A Polícia Federal confirma que o PCC opera em 22 dos 27 estados brasileiros e mantém ramificações em vários países, incluindo Portugal na Europa.

Países vizinhos já tomaram medidas

O Paraguai classificou o PCC e o CV como terroristas em outubro de 2025 e mobilizou as forças armadas para a fronteira. A Argentina também adotou a mesma classificação.

Consequências práticas da classificação

A classificação como organização terrorista acarreta consequências severas:

  • Congelamento de ativos financeiros nos Estados Unidos
  • Bloqueio do acesso ao sistema financeiro americano
  • Proibição de apoio material por cidadãos ou empresas americanas
  • Sanções contra empresas indiretamente ligadas aos grupos
  • Autorização para o presidente usar forças militares sem consultar o Congresso

O Tesouro americano já alertou empresas sobre riscos ampliados de operar em países onde cartéis classificados como terroristas estão presentes, o que pode afetar investimentos e relações comerciais entre Estados Unidos e Brasil.

Precedentes de ação militar americana

Os Estados Unidos já demonstraram disposição para ação militar contra organizações classificadas como terroristas. Na operação Southern Spear, desde setembro de 2025, foram realizados pelo menos 45 ataques contra embarcações no Caribe e Pacífico, resultando em 157 mortes de traficantes.

Foto da Marinha dos EUA, set/2025: Um helicóptero UH-1Y Huey do Esquadrão VMM-263 dispara um canhão rotativo GAU-17 durante exercício de tiro real no Mar do Caribe.

Em dezembro de 2025, atacaram uma instalação portuária na floresta amazônica venezuelana. Na Colômbia, intensificaram ataques contra barcos na costa após classificação de grupos locais como terroristas.

Riscos para o Brasil

Apesar do Brasil ser a maior economia da região com as maiores forças armadas da América Latina, existem cenários de risco:

  • Cooperação direta de agentes americanos com governos estaduais
  • Sanções em cascata atingindo empresas brasileiras
  • Restrições comerciais e de investimentos

Por que o Brasil não classifica essas facções como terroristas

A lei antiterrorismo brasileira de 2016 exige motivação ideológica, religiosa ou discriminatória, além da finalidade de provocar terror social generalizado. O PCC e CV, apesar da brutalidade, têm apenas motivação econômica para controlar mercados ilícitos e territórios.

Por isso, pela definição brasileira, são organizações criminosas, não terroristas.

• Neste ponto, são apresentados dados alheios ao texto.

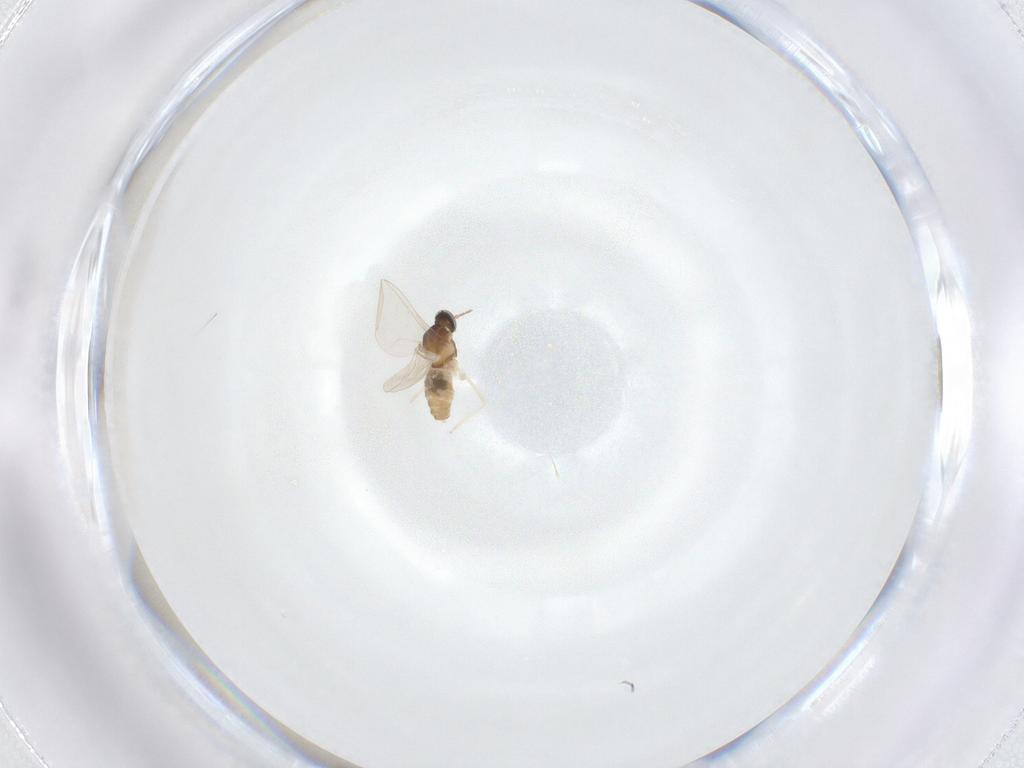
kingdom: Animalia
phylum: Arthropoda
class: Insecta
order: Diptera
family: Cecidomyiidae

Posição brasileira sobre terrorismo internacional

O Brasil não classifica Hamas e Hezbollah como terroristas, ao contrário dos Estados Unidos, União Europeia e outros países. A justificativa é seguir a lista do Conselho de Segurança da ONU e manter posição de mediador em conflitos internacionais.

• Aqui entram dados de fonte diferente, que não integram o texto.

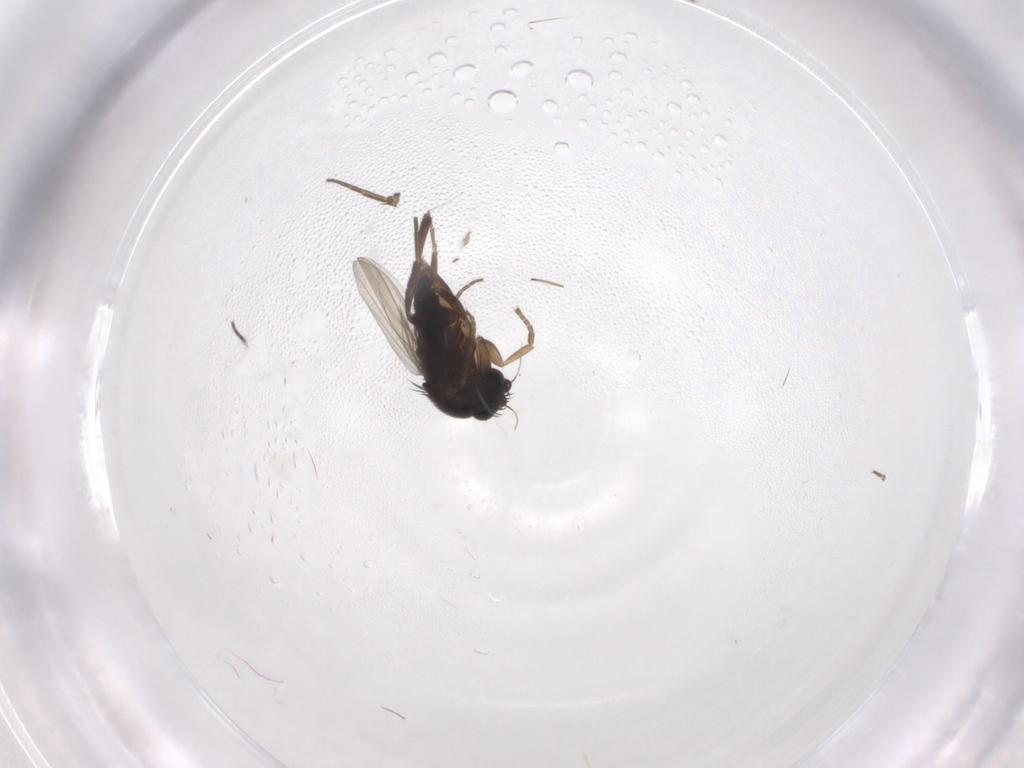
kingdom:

Há também considerações sobre a grande comunidade libanesa no Brasil e o fato do Hezbollah integrar formalmente o governo libanês.

Consequências para as relações bilaterais

A classificação não seria mera formalidade, mas traria sanções econômicas, restrições comerciais e possibilidade de uso de força militar sem coordenação com o governo brasileiro. O governo brasileiro tenta resistir, mas o espaço de manobra diminui.

A ironia é que o Brasil, que sofre diretamente com a violência dessas facções, pode ser enquadrado pelos Estados Unidos como parte do problema, não da solução.